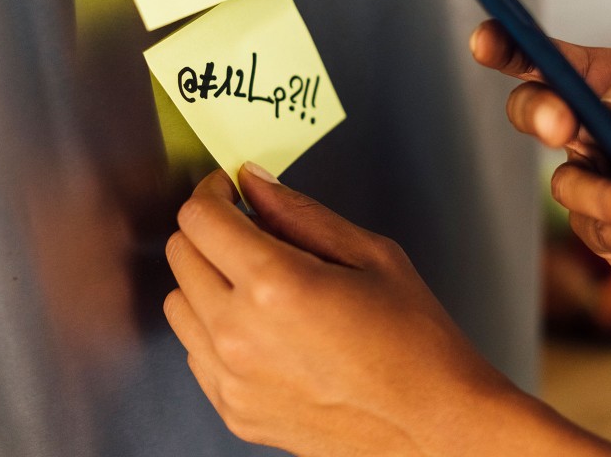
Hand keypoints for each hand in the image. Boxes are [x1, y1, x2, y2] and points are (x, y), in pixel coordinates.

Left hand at [164, 165, 610, 455]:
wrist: (431, 427)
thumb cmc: (415, 344)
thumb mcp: (372, 256)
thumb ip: (302, 214)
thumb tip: (256, 183)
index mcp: (275, 285)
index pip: (201, 218)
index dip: (213, 192)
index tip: (229, 189)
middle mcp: (239, 333)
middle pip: (180, 255)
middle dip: (208, 230)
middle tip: (245, 227)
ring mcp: (231, 378)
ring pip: (179, 303)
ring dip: (205, 279)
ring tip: (255, 280)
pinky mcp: (233, 410)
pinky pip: (195, 352)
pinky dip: (214, 328)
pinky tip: (260, 325)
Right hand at [471, 21, 610, 301]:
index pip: (556, 59)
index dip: (512, 46)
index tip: (487, 40)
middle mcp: (599, 129)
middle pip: (533, 110)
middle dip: (538, 114)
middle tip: (566, 126)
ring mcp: (599, 180)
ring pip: (566, 183)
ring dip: (609, 197)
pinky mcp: (606, 229)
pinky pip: (593, 230)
# # # # #
— Problem to work on —
In copying the material, drop all pictures and keep everything else identical.

— Answer below —
Hand keypoints for each hand in the image. Boxes are [x1, y1, x2, y2] and points are (x, y), in pixel coordinates.

Left hand at [164, 165, 610, 455]:
wrist: (431, 427)
thumb cmc: (415, 344)
thumb mcp: (372, 256)
thumb ip: (302, 214)
thumb tip: (256, 183)
index mcp: (275, 285)
index pip: (201, 218)
index dip: (213, 192)
index tip: (229, 189)
middle mcp: (239, 333)
middle pip: (180, 255)
middle dip: (208, 230)
middle tip: (245, 227)
ring mcp: (231, 378)
ring pip: (179, 303)
ring dip: (205, 279)
ring tip: (255, 280)
pinky mcp: (233, 410)
pinky pip: (195, 352)
pinky dip: (214, 328)
pinky tip: (260, 325)
Right hand at [471, 21, 610, 301]:
index pip: (556, 59)
index dip: (512, 46)
index tip: (487, 40)
middle mcp: (599, 129)
middle pip: (533, 110)
middle dip: (538, 114)
middle tip: (566, 126)
ring mcp: (599, 180)
ring pip: (566, 183)
ring dip: (609, 197)
pinky mcp: (606, 229)
pinky pip: (593, 230)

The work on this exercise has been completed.